* Reading text:
== Segment start ==
PARIS, France—French luxury goods group LVMH is now the biggest company on European stock markets, ahead of Swiss food giant Nestle, owing to resilient Asian sales last year, data showed Wednesday.
LVMH’s market capitalization reached 271 billion euros ($328 billion) in midday trading, putting it ahead of Nestle’s 265 billion.
LVMH is comprised of the leather goods maker Louis Vuitton and champagne and spirits group Moet-Hennessy, but it also owns brands such as Kenzo, Guerlain, Fendi, Celine, Chaumet, Sephora and Bulgari.
It’s most recent high-profile acquisition is the US jeweler Tiffany.
LVMH shares were pummeled in February and March 2020 when the coronavirus pandemic hit, but by early November they had bounced back, and finished the year with a gain of almost 24 percent at 510.90 euros.
Since January 1 they have risen by almost five percent more.
Regis Begue, senior trader at Lazard Freres Gestion, told AFP that once it became clear Asia would weather the COVID-19 outbreak better than other parts of the world, luxury stocks went on a tear.
== Segment end ==
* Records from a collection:
== Segment start ==
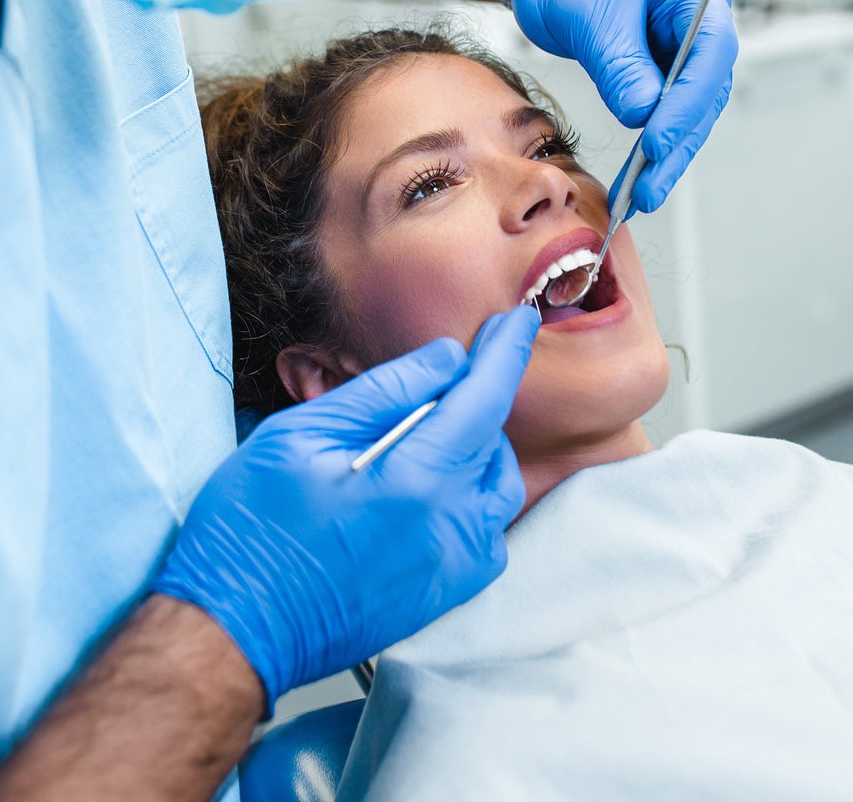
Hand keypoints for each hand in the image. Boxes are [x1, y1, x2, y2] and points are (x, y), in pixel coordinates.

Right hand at [153, 306, 537, 709]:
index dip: (506, 352)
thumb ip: (385, 391)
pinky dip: (471, 499)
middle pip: (491, 441)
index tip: (519, 321)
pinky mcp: (445, 595)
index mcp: (415, 480)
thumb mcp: (302, 434)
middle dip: (472, 401)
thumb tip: (446, 359)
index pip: (485, 398)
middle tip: (426, 389)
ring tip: (419, 439)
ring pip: (497, 488)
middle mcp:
== Segment end ==
* Exercise requirements:
1 - In the LVMH article, retype the passage between "LVMH’s market capitalization" and "US jeweler Tiffany.", inclusive.
2 - Answer these questions using the LVMH article:
(a) What market capitalization did LVMH reach in midday trading?
(b) At what share price did LVMH finish the year?
(c) What is Regis Begue's job, and at which firm?

* Written responses:
1 -
LVMH’s market capitalization reached 271 billion euros ($328 billion) in midday trading, putting it ahead of Nestle’s 265 billion.
LVMH is comprised of the leather goods maker Louis Vuitton and champagne and spirits group Moet-Hennessy, but it also owns brands such as Kenzo, Guerlain, Fendi, Celine, Chaumet, Sephora and Bulgari.
It’s most recent high-profile acquisition is the US jeweler Tiffany.

2 -
(a) 271 billion euros ($328 billion)
(b) 510.90 euros
(c) Senior trader at Lazard Freres Gestion